The vetoed amount constituted seven of the 10 projects listed in the UA. Only three projects were retained, namely, the support for foreign-assisted projects (P97 billion), military modernization (P50 billion), and risk management related to private-public partnership projects (P3.6 billion).
Erice noted, however, that the veto, while substantial, left a huge chunk of roughly P151 billion in “unconstitutional” funds intact.
During the House deliberations on the 2026 national budget last October, it was revealed that the Office of the President had released P214.4 billion in Unprogrammed Appropriations to the DPWH to fund some 3,700 infrastructure projects — including for flood control, roads, bridges and multi-purpose buildings — across 2023 and 2024.
ACT Teachers Rep. Antonio Tinio, another member of the minority, earlier said that the President — despite exposing the corruption in the flood control projects — shared the blame for the anomalies for “approving” the release of the UA.
He cited a provision in Book VI, Chapter 5, Section 35 of the Administrative Code of 1987 (Executive Order 292) providing that a lump-sum appropriation for any department must be “made in accordance with a special budget to be approved by the President.”
However, the Office of the President’s budget sponsor, Bataan Rep. Albert Garcia, countered that the UA is not a lump-sum fund under Malacañang’s sole discretion, hence, it had nothing to do with the President.
Since 2023 — President Marcos’ first full year in office — Unprogrammed Appropriations had ballooned to unprecedented levels, reaching nearly P2 trillion, according to Tinio.

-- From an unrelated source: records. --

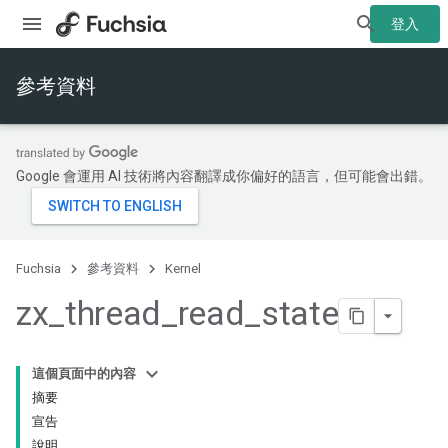
登入
參考資料
Google 會運用 AI 技術將內容翻譯成你偏好的語言，但可能會出錯。
Fuchsia
參考資料
Kernel
zx
_
thread
_
read
_
state
這個頁面中的內容
摘要
宣告
說明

Garcia claimed that P168.2 billion was vetoed in the 2025 budget. For context, President Marcos actually vetoed P194 billion in line items from the P6.352-trillion 2025 budget, including P16.7 billion earmarked for flood control projects.
The 2025 GAA has been criticized as the “most corrupt” budget ever, allegedly inflated with bloated Unprogrammed Appropriations and discretionary funds, while allocations to the Department of Education and subsidies for the state health insurer PhilHealth were deeply cut.
Opposition lawmakers said the Department of Budget and Management was equally culpable for the budget blunders, suggesting that the agency may have been complicit with the DPWH, which has been embroiled in allegations of corruption and complicity with members of Congress, Cabinet officials, and private contractors involving anomalous multibillion-peso flood control projects.
Like the 2026 budget, the legality of the 2025 GAA is being contested before the SC and the high court has yet to rule on the matter.